The Hessian fly passes through 2 generations per year in which adult flies deposit eggs, maggots hatch on the leaves and feed on the stalks, and after feeding the maggots pupate into a form commonly recognized as flaxseeds.

The adults are active in the early spring and late summer. Damage by maggots occurs in the late spring and early fall. As a result, when damage is noted, the flaxseed pupae can often be located near the infested tiller in the spring or associated with broken stems observed in the early summer.

Assessment

If a serious infestation of Hessian fly develops in the field, the problem is generally detected after the damage has been done and the fly is in the flaxseed stage. Thus, rescue treatments are not applied to prevent additional damage.

Prevention of Hessian fly damage depends on two cultural methods of pest management, namely: (1) planting varieties resistant to Hessian fly and (2) planting wheat in the fall after the late summer adult egg laying period has passed.
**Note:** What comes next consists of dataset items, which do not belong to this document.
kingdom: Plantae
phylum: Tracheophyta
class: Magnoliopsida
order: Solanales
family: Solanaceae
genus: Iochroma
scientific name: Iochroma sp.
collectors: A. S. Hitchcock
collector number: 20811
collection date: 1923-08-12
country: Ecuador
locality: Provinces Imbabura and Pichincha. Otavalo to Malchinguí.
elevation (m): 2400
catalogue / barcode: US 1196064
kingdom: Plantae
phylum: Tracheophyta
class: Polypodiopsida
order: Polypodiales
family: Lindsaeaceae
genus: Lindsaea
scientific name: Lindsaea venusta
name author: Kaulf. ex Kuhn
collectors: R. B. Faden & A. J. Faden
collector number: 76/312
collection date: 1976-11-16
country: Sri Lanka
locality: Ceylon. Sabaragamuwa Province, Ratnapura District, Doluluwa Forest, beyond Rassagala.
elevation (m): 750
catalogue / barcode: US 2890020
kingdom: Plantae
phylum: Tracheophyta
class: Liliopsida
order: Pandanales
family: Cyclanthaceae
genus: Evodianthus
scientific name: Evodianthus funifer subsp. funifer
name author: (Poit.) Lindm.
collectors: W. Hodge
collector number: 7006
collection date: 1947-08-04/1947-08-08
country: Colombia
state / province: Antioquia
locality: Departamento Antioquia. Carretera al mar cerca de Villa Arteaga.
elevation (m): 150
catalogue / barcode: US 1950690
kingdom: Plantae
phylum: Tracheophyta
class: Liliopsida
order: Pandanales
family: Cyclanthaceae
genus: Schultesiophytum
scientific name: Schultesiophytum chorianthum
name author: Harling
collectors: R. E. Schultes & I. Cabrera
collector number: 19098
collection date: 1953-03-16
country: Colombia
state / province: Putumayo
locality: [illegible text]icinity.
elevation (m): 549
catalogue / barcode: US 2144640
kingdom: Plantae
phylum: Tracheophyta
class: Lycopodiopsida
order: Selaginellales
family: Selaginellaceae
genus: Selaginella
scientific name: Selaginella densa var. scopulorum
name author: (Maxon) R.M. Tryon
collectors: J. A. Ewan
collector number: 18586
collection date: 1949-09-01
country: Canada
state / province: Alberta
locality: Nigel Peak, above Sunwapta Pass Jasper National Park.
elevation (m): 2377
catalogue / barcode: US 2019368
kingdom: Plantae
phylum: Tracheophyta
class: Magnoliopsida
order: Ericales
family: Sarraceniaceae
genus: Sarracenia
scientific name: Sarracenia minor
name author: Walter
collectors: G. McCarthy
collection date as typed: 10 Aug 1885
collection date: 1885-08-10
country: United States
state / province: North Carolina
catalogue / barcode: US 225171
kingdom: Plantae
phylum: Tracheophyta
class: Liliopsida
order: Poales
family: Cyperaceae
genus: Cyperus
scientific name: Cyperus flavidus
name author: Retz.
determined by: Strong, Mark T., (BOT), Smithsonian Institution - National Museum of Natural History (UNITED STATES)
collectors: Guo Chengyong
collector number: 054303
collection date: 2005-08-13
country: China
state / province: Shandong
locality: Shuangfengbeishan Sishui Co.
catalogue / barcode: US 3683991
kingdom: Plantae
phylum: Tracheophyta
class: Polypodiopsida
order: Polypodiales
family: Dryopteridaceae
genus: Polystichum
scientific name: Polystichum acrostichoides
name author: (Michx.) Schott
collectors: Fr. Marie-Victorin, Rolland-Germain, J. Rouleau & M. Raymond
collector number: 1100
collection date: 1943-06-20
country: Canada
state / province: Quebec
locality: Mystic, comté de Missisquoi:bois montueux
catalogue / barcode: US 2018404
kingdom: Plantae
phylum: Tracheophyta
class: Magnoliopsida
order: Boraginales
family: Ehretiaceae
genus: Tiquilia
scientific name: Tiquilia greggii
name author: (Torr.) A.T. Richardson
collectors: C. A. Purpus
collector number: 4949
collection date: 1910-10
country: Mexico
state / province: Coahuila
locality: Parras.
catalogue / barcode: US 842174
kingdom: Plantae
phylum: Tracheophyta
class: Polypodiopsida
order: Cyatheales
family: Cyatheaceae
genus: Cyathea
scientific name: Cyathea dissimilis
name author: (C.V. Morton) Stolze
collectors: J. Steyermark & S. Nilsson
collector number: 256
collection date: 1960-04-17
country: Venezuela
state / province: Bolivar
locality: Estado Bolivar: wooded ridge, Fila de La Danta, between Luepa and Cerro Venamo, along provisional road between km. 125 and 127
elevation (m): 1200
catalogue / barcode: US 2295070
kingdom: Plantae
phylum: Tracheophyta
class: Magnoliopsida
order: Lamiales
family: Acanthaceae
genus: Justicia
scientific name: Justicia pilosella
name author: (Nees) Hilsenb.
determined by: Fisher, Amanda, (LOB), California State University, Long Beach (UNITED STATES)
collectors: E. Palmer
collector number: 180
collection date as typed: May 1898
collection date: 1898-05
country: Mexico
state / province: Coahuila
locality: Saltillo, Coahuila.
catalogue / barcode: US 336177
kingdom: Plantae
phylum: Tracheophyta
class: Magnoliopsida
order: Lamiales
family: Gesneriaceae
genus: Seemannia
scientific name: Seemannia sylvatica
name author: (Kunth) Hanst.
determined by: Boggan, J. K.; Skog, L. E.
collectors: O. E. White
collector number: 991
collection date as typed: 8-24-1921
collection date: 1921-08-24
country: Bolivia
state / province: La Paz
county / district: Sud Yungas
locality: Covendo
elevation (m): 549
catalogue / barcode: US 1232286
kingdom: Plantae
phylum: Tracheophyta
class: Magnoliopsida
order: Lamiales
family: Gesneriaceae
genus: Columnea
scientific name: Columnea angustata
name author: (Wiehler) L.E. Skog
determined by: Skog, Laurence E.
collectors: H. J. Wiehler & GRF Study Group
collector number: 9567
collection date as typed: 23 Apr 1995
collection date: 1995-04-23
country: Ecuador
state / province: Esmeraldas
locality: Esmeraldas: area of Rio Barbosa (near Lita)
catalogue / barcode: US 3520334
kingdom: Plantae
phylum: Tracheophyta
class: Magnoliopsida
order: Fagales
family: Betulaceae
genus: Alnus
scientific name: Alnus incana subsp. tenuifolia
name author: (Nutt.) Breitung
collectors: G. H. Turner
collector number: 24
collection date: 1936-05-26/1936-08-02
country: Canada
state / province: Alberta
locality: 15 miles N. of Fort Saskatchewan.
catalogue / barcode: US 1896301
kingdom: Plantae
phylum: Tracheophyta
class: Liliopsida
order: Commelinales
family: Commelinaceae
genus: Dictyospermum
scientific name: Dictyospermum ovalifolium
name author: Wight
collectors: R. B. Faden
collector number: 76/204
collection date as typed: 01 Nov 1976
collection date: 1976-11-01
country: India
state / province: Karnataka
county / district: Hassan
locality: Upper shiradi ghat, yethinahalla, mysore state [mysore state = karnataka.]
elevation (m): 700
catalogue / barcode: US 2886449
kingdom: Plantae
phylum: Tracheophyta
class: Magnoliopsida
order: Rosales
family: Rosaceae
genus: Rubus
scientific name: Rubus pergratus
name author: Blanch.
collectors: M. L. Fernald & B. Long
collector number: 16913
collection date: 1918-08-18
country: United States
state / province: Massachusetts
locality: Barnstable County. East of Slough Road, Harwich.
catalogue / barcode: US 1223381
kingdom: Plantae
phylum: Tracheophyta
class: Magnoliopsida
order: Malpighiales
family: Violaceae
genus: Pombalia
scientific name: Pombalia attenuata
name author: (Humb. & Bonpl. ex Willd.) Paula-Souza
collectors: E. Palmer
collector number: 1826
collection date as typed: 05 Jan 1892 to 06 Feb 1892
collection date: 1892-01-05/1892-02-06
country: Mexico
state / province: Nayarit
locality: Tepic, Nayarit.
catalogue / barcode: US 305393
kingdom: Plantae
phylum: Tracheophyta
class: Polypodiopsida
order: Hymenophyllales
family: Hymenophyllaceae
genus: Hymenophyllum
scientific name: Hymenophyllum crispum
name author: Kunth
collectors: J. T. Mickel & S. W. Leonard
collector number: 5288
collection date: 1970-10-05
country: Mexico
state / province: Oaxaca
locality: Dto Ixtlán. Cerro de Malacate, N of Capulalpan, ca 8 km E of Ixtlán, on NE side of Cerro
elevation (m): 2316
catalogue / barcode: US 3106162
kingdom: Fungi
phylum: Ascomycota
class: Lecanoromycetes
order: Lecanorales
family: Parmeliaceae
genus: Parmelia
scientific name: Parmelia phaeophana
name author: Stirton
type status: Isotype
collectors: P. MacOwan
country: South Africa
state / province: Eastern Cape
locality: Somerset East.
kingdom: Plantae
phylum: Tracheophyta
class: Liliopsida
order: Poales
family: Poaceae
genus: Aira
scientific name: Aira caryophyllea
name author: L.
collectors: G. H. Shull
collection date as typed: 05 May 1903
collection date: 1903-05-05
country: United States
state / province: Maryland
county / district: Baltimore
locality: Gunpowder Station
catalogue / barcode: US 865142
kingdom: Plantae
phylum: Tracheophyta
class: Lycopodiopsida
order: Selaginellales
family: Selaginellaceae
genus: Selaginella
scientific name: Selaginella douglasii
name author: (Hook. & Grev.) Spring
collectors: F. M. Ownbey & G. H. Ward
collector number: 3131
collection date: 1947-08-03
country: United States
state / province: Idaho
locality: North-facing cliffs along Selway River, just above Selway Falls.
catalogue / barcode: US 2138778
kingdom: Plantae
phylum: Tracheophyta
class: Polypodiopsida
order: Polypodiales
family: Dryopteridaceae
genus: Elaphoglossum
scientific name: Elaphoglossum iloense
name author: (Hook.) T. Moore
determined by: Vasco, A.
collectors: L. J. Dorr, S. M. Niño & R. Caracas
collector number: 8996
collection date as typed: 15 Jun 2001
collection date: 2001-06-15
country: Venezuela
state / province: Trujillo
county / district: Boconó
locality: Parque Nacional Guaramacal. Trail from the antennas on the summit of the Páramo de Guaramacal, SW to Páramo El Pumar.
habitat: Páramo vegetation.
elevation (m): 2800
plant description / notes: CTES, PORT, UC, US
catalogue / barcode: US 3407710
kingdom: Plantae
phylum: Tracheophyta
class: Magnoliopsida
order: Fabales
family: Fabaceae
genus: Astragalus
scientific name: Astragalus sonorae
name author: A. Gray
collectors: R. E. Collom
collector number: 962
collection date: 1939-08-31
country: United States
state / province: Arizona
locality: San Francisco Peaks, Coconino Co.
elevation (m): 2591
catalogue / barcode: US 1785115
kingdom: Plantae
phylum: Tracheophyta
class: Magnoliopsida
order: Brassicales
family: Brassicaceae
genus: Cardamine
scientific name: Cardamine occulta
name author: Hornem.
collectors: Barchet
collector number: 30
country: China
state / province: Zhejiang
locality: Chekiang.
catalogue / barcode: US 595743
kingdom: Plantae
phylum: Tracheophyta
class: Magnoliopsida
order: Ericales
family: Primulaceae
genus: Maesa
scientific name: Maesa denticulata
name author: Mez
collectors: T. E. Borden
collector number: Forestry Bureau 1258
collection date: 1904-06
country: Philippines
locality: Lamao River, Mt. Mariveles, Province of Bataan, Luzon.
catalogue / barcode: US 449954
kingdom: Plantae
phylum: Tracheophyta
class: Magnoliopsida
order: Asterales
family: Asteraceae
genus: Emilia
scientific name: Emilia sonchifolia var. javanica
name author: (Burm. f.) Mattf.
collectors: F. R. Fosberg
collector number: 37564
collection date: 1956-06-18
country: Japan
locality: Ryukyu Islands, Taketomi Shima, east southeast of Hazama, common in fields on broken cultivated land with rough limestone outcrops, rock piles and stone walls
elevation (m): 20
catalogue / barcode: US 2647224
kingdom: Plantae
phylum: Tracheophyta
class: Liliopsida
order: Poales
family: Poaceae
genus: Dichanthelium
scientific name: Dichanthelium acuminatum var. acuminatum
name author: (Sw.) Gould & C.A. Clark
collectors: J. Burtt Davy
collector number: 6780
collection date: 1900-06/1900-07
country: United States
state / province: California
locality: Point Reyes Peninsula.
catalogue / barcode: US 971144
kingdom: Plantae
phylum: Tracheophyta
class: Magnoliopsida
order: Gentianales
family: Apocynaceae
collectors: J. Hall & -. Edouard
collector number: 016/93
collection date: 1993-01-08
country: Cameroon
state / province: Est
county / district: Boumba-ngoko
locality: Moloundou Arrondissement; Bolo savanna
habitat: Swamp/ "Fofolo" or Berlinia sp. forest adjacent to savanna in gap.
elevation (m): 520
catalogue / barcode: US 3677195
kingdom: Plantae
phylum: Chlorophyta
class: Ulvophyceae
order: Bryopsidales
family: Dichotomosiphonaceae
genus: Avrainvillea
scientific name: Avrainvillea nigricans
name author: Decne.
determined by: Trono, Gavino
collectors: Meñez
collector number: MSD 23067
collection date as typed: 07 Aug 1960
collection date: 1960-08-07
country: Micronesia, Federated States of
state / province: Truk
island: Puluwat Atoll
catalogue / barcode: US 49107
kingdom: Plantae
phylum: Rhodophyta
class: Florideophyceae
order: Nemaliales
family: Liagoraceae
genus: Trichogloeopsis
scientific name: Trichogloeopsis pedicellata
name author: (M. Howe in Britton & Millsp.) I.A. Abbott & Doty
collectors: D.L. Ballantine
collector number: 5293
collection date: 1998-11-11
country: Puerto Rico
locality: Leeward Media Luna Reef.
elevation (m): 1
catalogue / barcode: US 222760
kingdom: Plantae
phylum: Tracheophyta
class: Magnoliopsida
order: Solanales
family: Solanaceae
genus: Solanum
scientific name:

Detection of Hessian fly injury indicates an ommision of strictly following either or both of the recommended cultural practices in a geographical area.

Control

Hessian fly control depends on breaking the life cycle in the fall by planting wheat after a 'fly free date'. If the fly population is allowed to gain a foothold in the fall, the spirng generation will be greater in number and cause significant damage.

Fly free dates in Ohio range from September 22nd near Lake Erie and Michigan to October 5th at the southern tip of Ohio. Wheat planted after the fly free date in the fall will escape the period of egg deposition by the fall brood.